"If he plays well, then he wins the Masters," said the Scot. "If he misses that, then he'll be even more determined to take at least two of the next three. What chance does it give everyone else?"
During his peak years, 1999 to 2002 and 2006 to 2008, when he won 13 of his 14 major titles, Woods did look like he was always going to win at least one.
However, something has changed in golf since the fallen star drove into a lamppost before Christmas 2009.
Darren Clarke became the 12th different major winner in a row when he clinched the British Open at Royal St George's on Sunday. And of these dozen, nine of them were first-time winners.
It is the first time this has ever happened and, according to one man who knows about major titles, it has been great for the game.
"You never got tired of Tiger winning because you knew you were watching something special," Nick Faldo told the Golf Channel. "But golf is always better, in my view, when there are different major winners every year and not the same faces.
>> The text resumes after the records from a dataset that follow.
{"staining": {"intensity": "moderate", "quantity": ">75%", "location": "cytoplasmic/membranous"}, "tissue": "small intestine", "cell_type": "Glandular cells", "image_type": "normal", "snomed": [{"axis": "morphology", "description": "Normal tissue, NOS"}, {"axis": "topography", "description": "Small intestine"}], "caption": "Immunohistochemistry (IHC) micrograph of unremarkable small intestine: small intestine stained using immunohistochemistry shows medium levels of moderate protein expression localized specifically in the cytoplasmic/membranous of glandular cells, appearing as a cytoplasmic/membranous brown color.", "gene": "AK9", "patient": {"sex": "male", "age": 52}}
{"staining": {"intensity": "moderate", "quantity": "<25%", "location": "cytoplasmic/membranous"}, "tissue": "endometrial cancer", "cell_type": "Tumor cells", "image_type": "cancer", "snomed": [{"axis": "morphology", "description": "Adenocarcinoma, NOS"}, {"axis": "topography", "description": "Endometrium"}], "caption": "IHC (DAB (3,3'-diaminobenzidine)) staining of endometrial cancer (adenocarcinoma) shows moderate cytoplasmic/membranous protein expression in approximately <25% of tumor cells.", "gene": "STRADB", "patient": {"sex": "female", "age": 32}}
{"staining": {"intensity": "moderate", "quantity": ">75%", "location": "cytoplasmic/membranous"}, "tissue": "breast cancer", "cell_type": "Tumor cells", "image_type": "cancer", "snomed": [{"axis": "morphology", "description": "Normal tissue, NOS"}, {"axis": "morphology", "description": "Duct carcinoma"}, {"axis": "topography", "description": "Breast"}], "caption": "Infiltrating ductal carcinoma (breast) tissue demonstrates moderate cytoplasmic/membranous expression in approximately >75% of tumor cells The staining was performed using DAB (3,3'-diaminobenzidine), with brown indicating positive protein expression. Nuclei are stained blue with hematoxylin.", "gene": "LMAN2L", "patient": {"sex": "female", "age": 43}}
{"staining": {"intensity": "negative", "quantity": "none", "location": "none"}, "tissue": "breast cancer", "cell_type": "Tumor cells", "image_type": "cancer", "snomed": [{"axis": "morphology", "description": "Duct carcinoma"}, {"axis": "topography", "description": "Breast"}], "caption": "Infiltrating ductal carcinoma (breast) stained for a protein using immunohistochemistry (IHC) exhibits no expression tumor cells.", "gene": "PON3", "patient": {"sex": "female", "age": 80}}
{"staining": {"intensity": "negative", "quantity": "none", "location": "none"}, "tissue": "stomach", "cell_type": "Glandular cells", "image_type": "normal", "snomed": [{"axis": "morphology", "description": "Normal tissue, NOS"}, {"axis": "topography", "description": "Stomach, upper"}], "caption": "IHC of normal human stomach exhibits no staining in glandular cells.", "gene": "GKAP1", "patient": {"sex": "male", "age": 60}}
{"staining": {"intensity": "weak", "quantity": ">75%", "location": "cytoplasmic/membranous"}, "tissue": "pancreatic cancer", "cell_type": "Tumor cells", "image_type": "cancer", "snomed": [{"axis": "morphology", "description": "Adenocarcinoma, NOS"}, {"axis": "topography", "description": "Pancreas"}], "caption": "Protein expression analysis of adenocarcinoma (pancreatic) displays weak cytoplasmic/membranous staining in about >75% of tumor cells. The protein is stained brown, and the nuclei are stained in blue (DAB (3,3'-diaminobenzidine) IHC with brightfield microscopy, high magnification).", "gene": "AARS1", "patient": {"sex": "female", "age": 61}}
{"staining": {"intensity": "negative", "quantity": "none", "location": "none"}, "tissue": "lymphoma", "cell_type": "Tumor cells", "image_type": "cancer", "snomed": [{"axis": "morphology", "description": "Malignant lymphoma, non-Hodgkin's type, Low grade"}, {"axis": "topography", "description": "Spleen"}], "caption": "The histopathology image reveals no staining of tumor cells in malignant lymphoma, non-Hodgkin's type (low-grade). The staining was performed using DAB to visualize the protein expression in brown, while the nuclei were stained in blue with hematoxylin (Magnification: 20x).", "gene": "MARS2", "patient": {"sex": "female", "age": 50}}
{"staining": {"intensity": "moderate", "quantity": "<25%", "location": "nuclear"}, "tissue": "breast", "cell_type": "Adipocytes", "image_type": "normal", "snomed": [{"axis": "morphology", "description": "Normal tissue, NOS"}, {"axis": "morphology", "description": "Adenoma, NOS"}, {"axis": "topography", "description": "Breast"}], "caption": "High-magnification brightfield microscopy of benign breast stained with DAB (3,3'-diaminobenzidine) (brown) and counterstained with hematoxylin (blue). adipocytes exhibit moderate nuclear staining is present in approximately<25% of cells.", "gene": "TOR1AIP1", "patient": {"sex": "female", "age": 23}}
"This shows the strength and depth of the game right now. To have 12 different major winners in a row is actually quite remarkable. It used to be that the guys who won, and I'm going back to my day, would go on and win two or three because most of the time there were only 20 players at most who could get one of the big four.
"Now I reckon just about every player in the field has a chance. Darren is the classic example because nobody saw this coming. It makes it more fun to watch."
For the record, here are the last 12 major winners;
2011: Darren Clarke, the British Open, Rory McIlroy, the US Open, Charl Schwartzel, the Masters.
2010: Martin Kaymer, the PGA Championship, Louis Oosthuizen, the British Open, Graeme McDowell, the US Open, Phil Mickelson, the Masters
2009: Yang Yong-eun, the PGA Championship, Stewart Cink, the British Open, Lucas Glover, the US Open, Angel Cabrera, the Masters
2008: Padraig Harrington, the PGA Championship.
Only Harrington, Cabrera and Mickelson are multiple major winners from that list and, astonishingly, not one of them held the No 1 spot in the rankings at the time of their victory. Indeed, only Kaymer has reached the top of the world list - for eight whole weeks.
"Most of the guys believe a major win is within them now and they didn't when Tiger was so far ahead of the rest," said Faldo. "When you consider how many good players haven't won yet, we could see a 13th different name at the PGA Championship next month."